Francis was still holding the skull, but stared at Remy. “You know you’re clutching at straws.”
“It’s all I’ve got right now, which is why I gave you a call. Any idea what that thing is?” Remy nodded toward the skull.
“Some kind of artificial life-form-a homunculus or golem-likely created by a pretty powerful magick user, but that’s all I’ve got to contribute.” Francis hefted the skull. “What the fuck is it made out of, anyway?”
“I think it’s clay.”
“Wonder if it has a brain, or something that functions like one,” Francis mused.

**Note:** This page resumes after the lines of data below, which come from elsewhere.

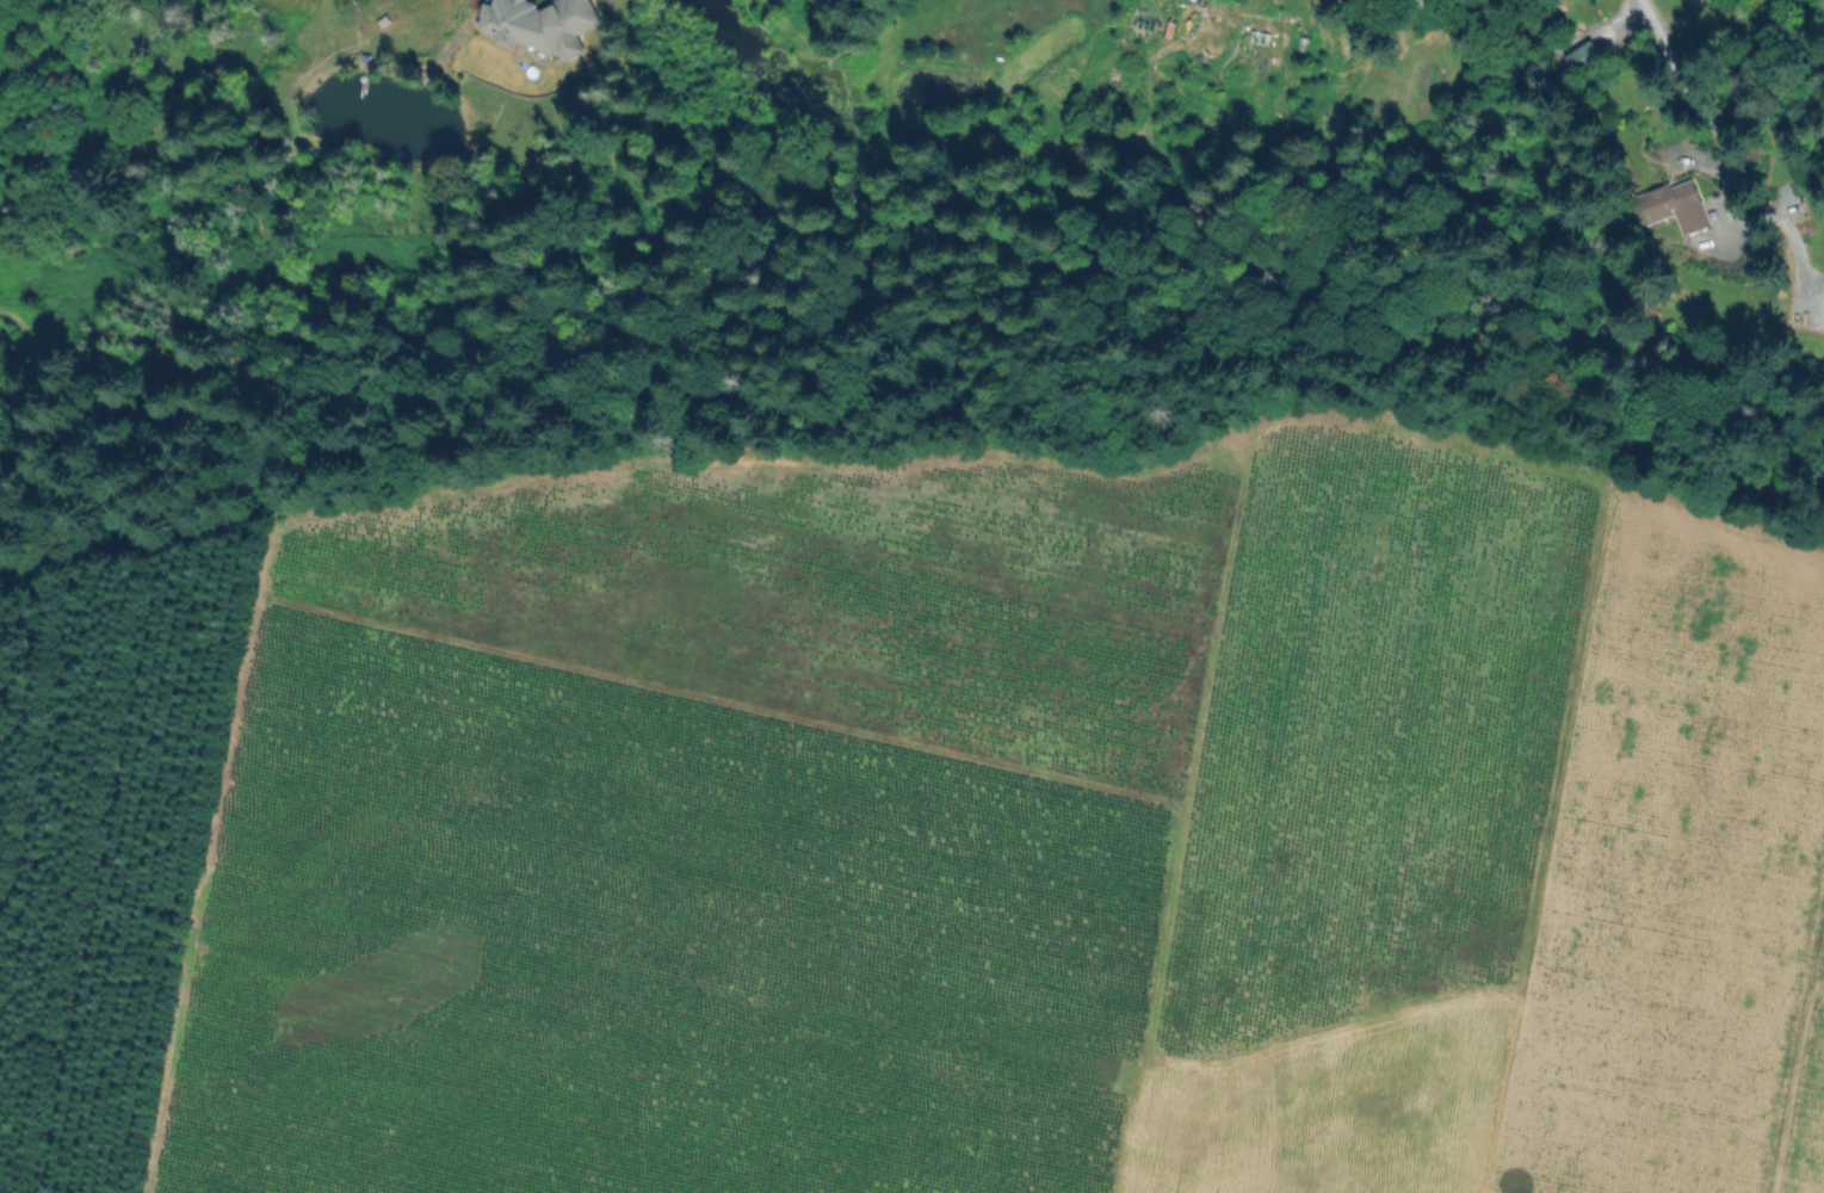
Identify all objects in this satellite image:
building: (545, 20)
building: (1583, 60)
road: (1667, 75)
building: (1676, 205)
road: (1779, 1078)

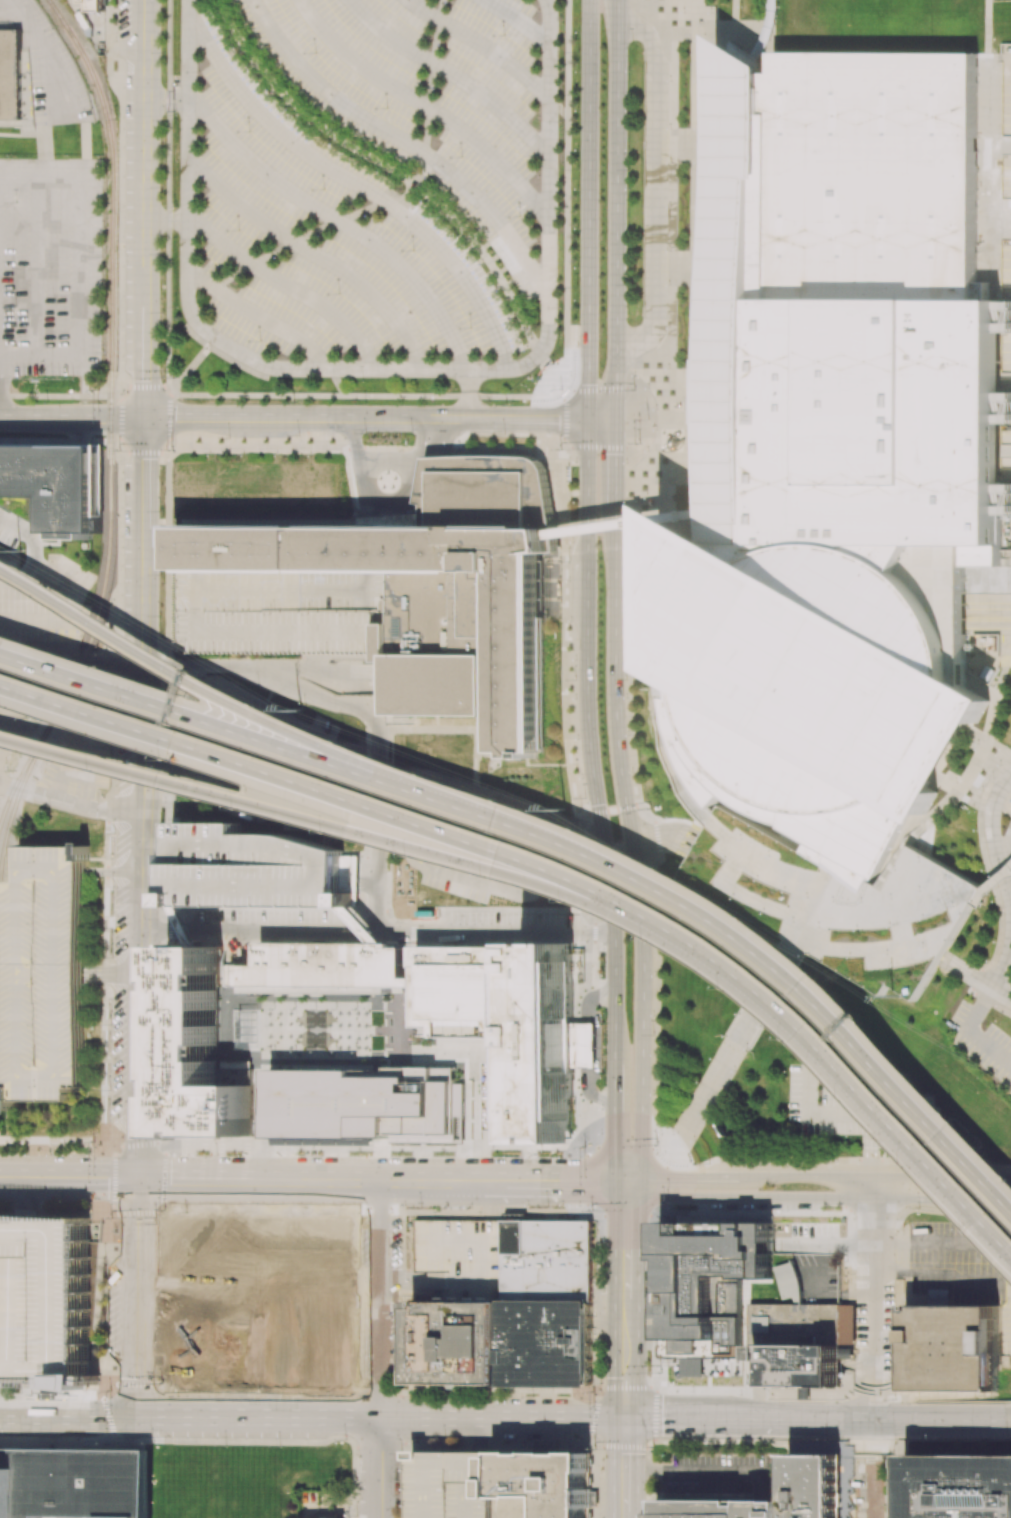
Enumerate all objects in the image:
building: (94, 4)
road: (148, 7)
road: (734, 9)
road: (518, 20)
road: (989, 27)
building: (767, 29)
road: (769, 29)
road: (480, 44)
road: (450, 73)
building: (11, 74)
road: (167, 97)
road: (424, 105)
road: (402, 139)
road: (146, 149)
parking lot: (1005, 175)
parking lot: (370, 177)
road: (408, 180)
road: (359, 185)
road: (654, 185)
road: (566, 196)
road: (398, 197)
road: (616, 209)
road: (166, 219)
road: (339, 220)
road: (314, 253)
parking lot: (50, 266)
road: (77, 270)
road: (37, 271)
road: (289, 286)
building: (982, 289)
road: (260, 317)
road: (146, 351)
railway: (109, 360)
road: (193, 364)
road: (379, 369)
traffic signals: (587, 385)
road: (1, 390)
road: (591, 390)
road: (173, 391)
road: (469, 394)
road: (566, 405)
road: (72, 417)
traffic signals: (145, 418)
road: (380, 418)
traffic signals: (558, 419)
building: (843, 452)
traffic signals: (616, 454)
road: (615, 465)
road: (145, 481)
building: (57, 485)
road: (635, 530)
road: (586, 532)
power tower: (19, 549)
building: (396, 595)
street lamp: (111, 621)
parking lot: (992, 622)
road: (160, 637)
road: (271, 637)
road: (69, 658)
street lamp: (185, 666)
street lamp: (104, 667)
road: (657, 668)
stadium: (813, 691)
street lamp: (8, 704)
street lamp: (257, 705)
power tower: (297, 710)
street lamp: (341, 742)
road: (74, 745)
parking lot: (79, 755)
street lamp: (166, 757)
road: (89, 764)
railway: (21, 768)
street lamp: (96, 770)
street lamp: (426, 775)
road: (57, 786)
railway: (17, 789)
road: (143, 801)
street lamp: (503, 801)
road: (70, 803)
street lamp: (237, 808)
power tower: (565, 809)
road: (376, 828)
street lamp: (581, 829)
road: (365, 831)
street lamp: (327, 832)
road: (156, 838)
road: (1010, 839)
road: (1010, 841)
road: (992, 843)
road: (1001, 843)
road: (156, 847)
road: (631, 848)
street lamp: (415, 856)
road: (348, 862)
road: (366, 862)
building: (249, 868)
parking garage: (249, 868)
street lamp: (665, 869)
road: (112, 871)
building: (348, 875)
street lamp: (491, 876)
road: (348, 883)
road: (366, 883)
road: (993, 886)
road: (1009, 892)
street lamp: (570, 901)
street lamp: (743, 918)
parking lot: (263, 920)
parking lot: (505, 922)
building: (362, 924)
building: (187, 925)
road: (164, 930)
road: (189, 930)
road: (277, 930)
road: (369, 931)
road: (494, 932)
street lamp: (651, 938)
road: (782, 939)
building: (399, 944)
road: (935, 959)
road: (1004, 959)
building: (324, 965)
road: (23, 973)
road: (63, 973)
road: (966, 973)
road: (33, 974)
parking garage: (43, 974)
road: (53, 974)
road: (72, 974)
road: (112, 974)
building: (43, 975)
street lamp: (726, 988)
building: (2, 989)
building: (310, 989)
road: (1000, 993)
power tower: (896, 996)
street lamp: (863, 1020)
building: (510, 1026)
building: (747, 1026)
building: (247, 1030)
building: (423, 1032)
road: (970, 1033)
flagpole: (412, 1037)
road: (728, 1038)
street lamp: (787, 1039)
flagpole: (413, 1042)
building: (584, 1044)
parking lot: (982, 1044)
road: (587, 1047)
building: (199, 1051)
building: (493, 1053)
parking lot: (596, 1073)
street lamp: (845, 1098)
building: (2, 1104)
street lamp: (955, 1117)
road: (140, 1119)
road: (614, 1123)
traffic signals: (614, 1139)
street lamp: (655, 1144)
street lamp: (584, 1147)
road: (619, 1147)
street lamp: (835, 1160)
street lamp: (709, 1163)
street lamp: (909, 1165)
road: (687, 1171)
traffic signals: (677, 1175)
road: (686, 1175)
road: (880, 1176)
road: (587, 1178)
road: (5, 1180)
road: (74, 1180)
traffic signals: (139, 1180)
road: (188, 1180)
road: (308, 1182)
road: (430, 1182)
road: (552, 1183)
traffic signals: (579, 1183)
road: (665, 1187)
road: (818, 1197)
road: (380, 1198)
street lamp: (420, 1206)
street lamp: (547, 1207)
street lamp: (918, 1208)
street lamp: (590, 1209)
street lamp: (674, 1210)
road: (574, 1211)
road: (626, 1215)
road: (664, 1215)
traffic signals: (624, 1218)
street lamp: (971, 1230)
road: (348, 1233)
road: (139, 1236)
road: (380, 1242)
parking lot: (394, 1242)
road: (624, 1242)
road: (892, 1242)
road: (959, 1244)
building: (462, 1256)
parking garage: (462, 1256)
building: (546, 1261)
road: (874, 1277)
building: (816, 1278)
road: (379, 1282)
building: (789, 1282)
road: (363, 1284)
road: (437, 1284)
building: (708, 1284)
road: (1009, 1291)
parking lot: (264, 1294)
building: (41, 1298)
parking lot: (41, 1298)
road: (192, 1298)
road: (237, 1298)
road: (278, 1299)
road: (324, 1299)
chimney: (916, 1307)
building: (847, 1324)
road: (379, 1339)
building: (456, 1343)
building: (545, 1343)
building: (798, 1343)
building: (952, 1348)
road: (346, 1350)
building: (846, 1353)
road: (139, 1354)
road: (624, 1360)
road: (857, 1366)
street lamp: (661, 1370)
chimney: (842, 1374)
traffic signals: (624, 1377)
building: (764, 1377)
building: (803, 1393)
road: (379, 1400)
road: (27, 1415)
road: (80, 1415)
road: (122, 1416)
traffic signals: (138, 1416)
road: (258, 1416)
road: (501, 1418)
traffic signals: (664, 1419)
road: (669, 1419)
road: (748, 1419)
road: (847, 1420)
road: (950, 1420)
road: (999, 1420)
street lamp: (936, 1439)
street lamp: (595, 1448)
traffic signals: (624, 1453)
road: (378, 1467)
road: (624, 1467)
road: (689, 1473)
building: (825, 1479)
building: (75, 1482)
building: (454, 1485)
parking lot: (454, 1485)
building: (542, 1485)
building: (958, 1486)
parking lot: (872, 1487)
road: (758, 1488)
road: (874, 1494)
road: (760, 1509)
road: (625, 1516)
building: (185, 1517)

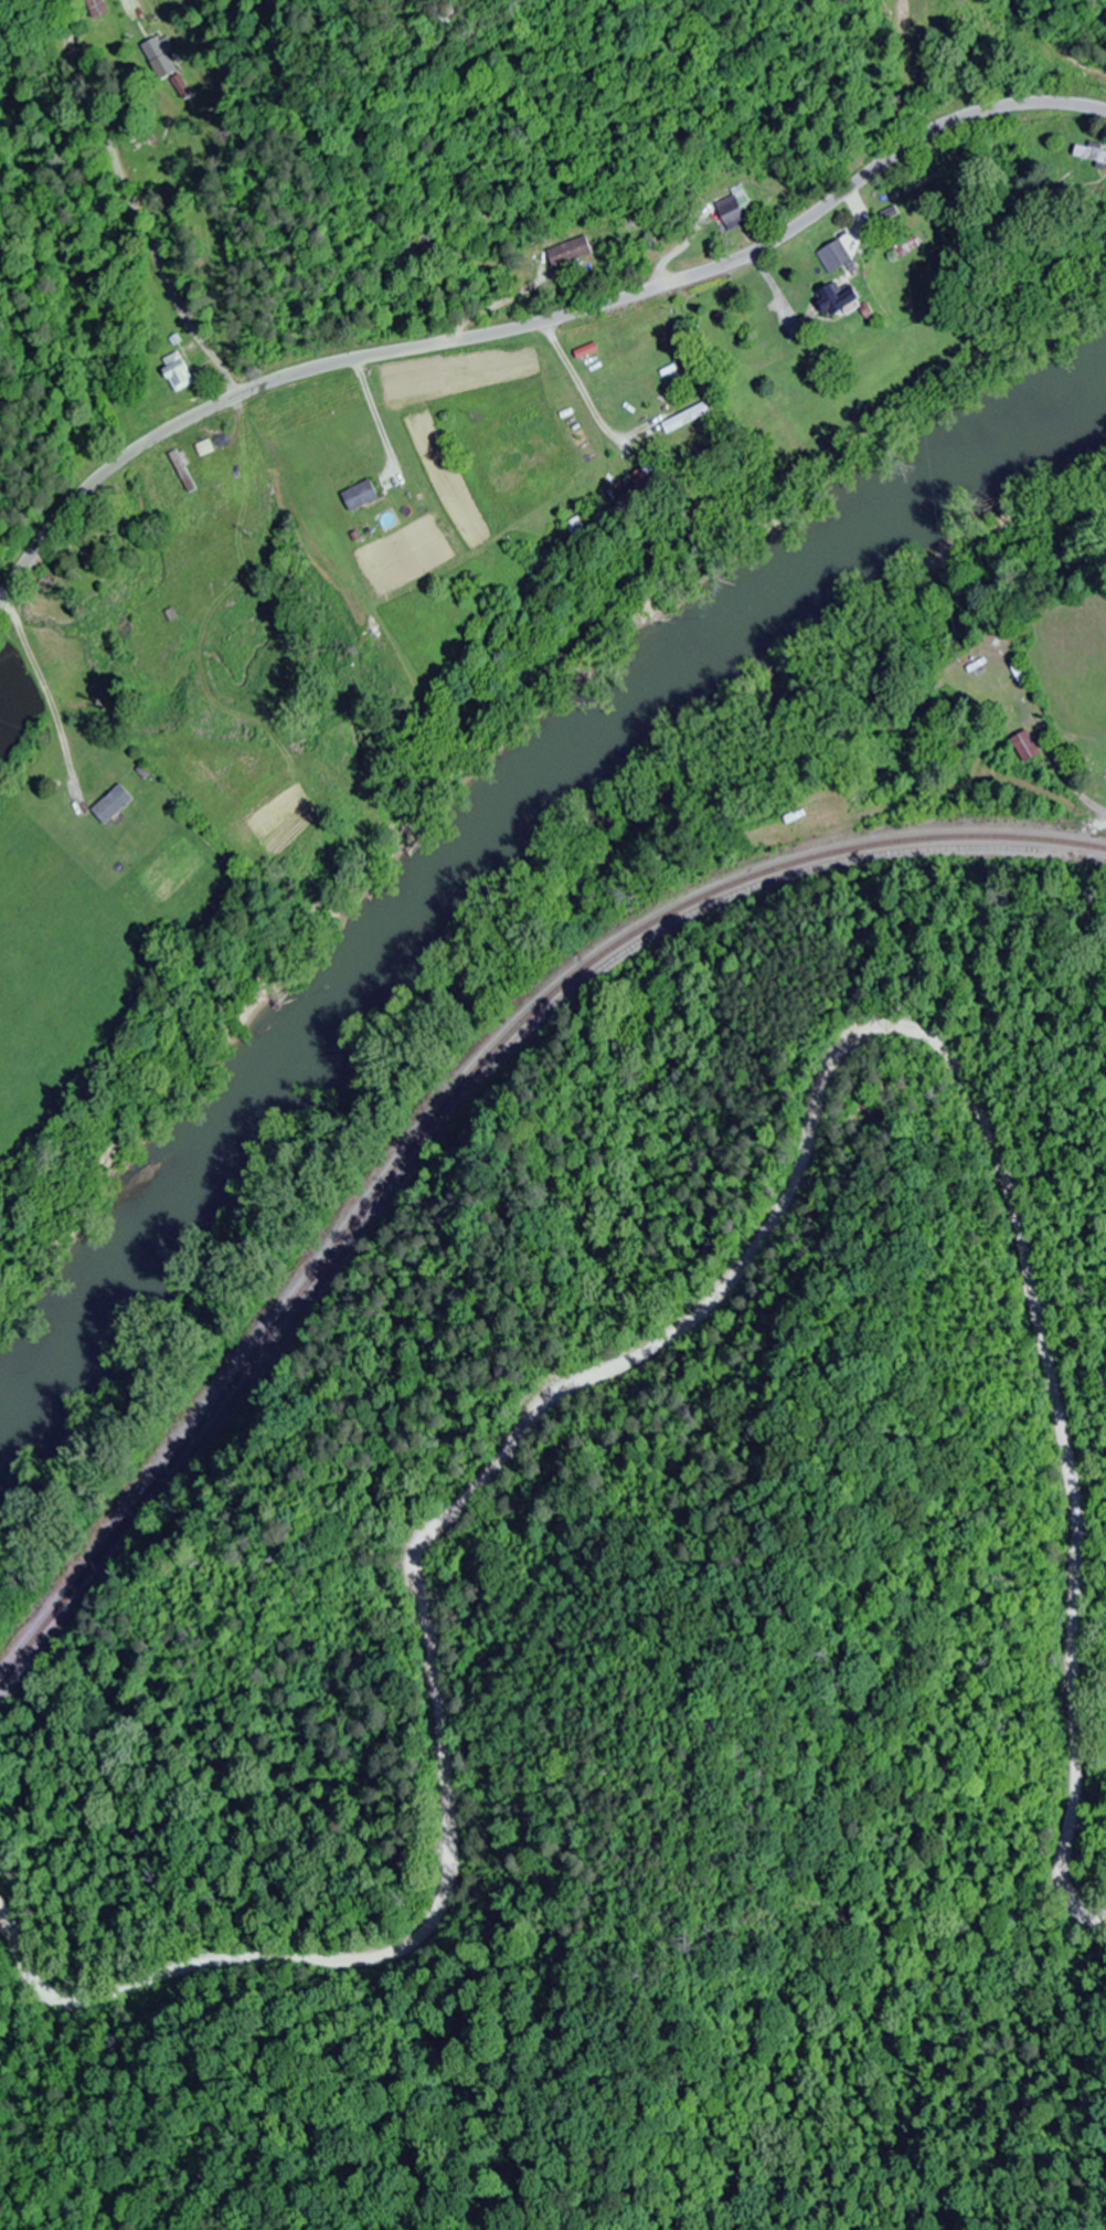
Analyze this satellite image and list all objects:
building: (97, 7)
building: (158, 48)
building: (181, 87)
building: (1090, 153)
building: (733, 210)
building: (569, 252)
building: (834, 256)
building: (833, 300)
road: (534, 326)
building: (177, 373)
building: (183, 472)
building: (639, 484)
building: (360, 496)
building: (1027, 745)
park: (1092, 759)
building: (113, 805)
road: (1096, 809)
river: (487, 834)
railway: (456, 1106)
road: (694, 1310)

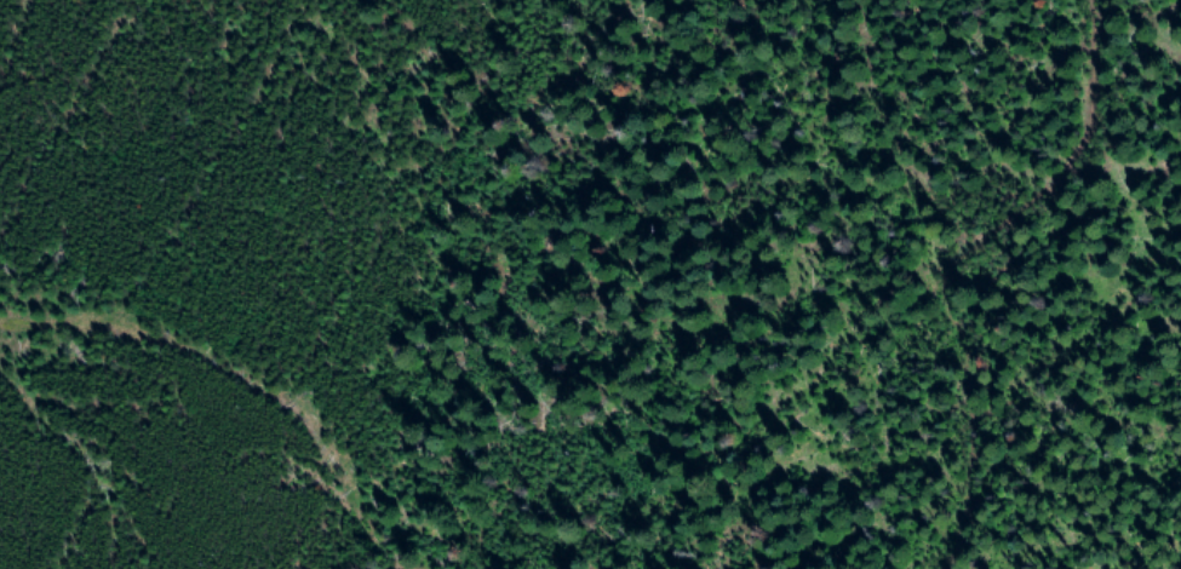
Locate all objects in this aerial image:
road: (1009, 284)
road: (249, 400)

“I have no idea,” Remy answered. “Why would you…”
Francis reached into his jacket pocket to remove what looked to be a glowing scalpel, its blade seemingly made from light.
“Did you get that from…,” Remy began.
“Yeah, took it from Malachi,” Francis said casually. “Right after I put a bullet in his head.”
Malachi had been one of the first angels created by the Lord God and had helped the Creator design many of the forms of life that had first appeared on the earth. The blade was his most prized tool.